**WORK INSTRUCTION**
Please reproduce everything in the networking passage from "From the outside" down to "misconception about networking.".

**READING PASSAGE**
################
However, if you’re like me, and came to the party late, networking tends to feel more like a necessary evil than an networkinginstinctive way of life. Apparently this is a common sentiment. According to Herminia Ibarra and Mark Hunter, in their Harvard Business Review article, How Leaders Create and Use Networks,”…we’ve found that networking—creating a fabric of personal contacts who will provide support, feedback, insight, resources, and information—is simultaneously one of the most self-evident and one of the most dreaded developmental challenges that aspiring leaders must address.”

Before we take the leap into this brave new world, or in the case of strong networkers, before encouraging those we’re mentoring to take the plunge, let’s make sure we know it’s worth it. Then, we can review some simple strategies for getting started.

The biggest hang-up I had with networking is that it seemed to be at worst a self-serving means for getting resources or referrals from others and at best a shallow exchange of favors.

From the outside looking in, networking appeared to be a lot of one hand washing the other with intermittent bouts of you scratch my back and I’ll scratch yours.

Even the Ibarra/Hunter quote above speaks to a group of contacts providing to the leader. It doesn’t mention anything about what the leader is giving back. However, my personal experiences on the networking learning curve, watching master networkers in action, and hours of reading up on the subject, have all cleared up this initial misconception about networking.
################
**LISTED ENTRIES**
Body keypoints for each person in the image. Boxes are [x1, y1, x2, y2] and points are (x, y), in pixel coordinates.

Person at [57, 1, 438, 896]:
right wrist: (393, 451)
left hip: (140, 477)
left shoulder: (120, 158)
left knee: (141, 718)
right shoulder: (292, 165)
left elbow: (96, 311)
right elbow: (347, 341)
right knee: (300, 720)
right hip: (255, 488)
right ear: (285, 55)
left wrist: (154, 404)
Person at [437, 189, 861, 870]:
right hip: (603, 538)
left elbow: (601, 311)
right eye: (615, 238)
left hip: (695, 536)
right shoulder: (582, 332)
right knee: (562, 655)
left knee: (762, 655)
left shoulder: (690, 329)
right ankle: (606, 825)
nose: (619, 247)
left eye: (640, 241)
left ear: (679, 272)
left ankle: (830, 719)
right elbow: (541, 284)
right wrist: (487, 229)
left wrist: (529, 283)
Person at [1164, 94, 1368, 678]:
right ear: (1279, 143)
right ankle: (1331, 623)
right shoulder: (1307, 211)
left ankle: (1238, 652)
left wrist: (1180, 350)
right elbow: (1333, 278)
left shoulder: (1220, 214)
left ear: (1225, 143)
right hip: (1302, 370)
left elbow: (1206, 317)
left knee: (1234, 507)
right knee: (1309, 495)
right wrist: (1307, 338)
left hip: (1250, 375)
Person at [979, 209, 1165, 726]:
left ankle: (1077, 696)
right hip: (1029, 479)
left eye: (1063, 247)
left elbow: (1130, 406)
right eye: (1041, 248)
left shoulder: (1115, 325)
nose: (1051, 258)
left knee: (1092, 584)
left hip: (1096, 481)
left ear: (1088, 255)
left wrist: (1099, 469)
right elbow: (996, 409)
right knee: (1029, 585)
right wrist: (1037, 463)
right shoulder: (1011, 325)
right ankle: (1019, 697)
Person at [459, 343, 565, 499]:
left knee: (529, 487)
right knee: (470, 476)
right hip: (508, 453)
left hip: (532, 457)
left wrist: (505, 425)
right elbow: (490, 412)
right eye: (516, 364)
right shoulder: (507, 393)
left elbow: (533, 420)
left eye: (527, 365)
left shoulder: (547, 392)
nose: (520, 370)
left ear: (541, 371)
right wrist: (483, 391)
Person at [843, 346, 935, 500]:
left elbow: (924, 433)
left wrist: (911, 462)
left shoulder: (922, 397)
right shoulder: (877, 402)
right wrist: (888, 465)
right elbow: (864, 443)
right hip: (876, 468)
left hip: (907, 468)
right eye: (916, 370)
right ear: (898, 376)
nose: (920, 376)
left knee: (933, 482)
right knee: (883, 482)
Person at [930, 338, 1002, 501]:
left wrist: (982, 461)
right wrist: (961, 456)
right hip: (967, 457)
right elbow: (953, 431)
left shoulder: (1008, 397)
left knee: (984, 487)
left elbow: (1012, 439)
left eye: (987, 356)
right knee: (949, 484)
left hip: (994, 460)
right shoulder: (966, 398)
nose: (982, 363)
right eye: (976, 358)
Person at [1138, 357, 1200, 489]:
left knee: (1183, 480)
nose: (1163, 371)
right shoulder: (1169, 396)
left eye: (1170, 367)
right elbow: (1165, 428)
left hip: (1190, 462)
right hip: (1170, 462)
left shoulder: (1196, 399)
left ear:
################
**WRITTEN SOLUTION**
From the outside looking in, networking appeared to be a lot of one hand washing the other with intermittent bouts of you scratch my back and I’ll scratch yours.

Even the Ibarra/Hunter quote above speaks to a group of contacts providing to the leader. It doesn’t mention anything about what the leader is giving back. However, my personal experiences on the networking learning curve, watching master networkers in action, and hours of reading up on the subject, have all cleared up this initial misconception about networking.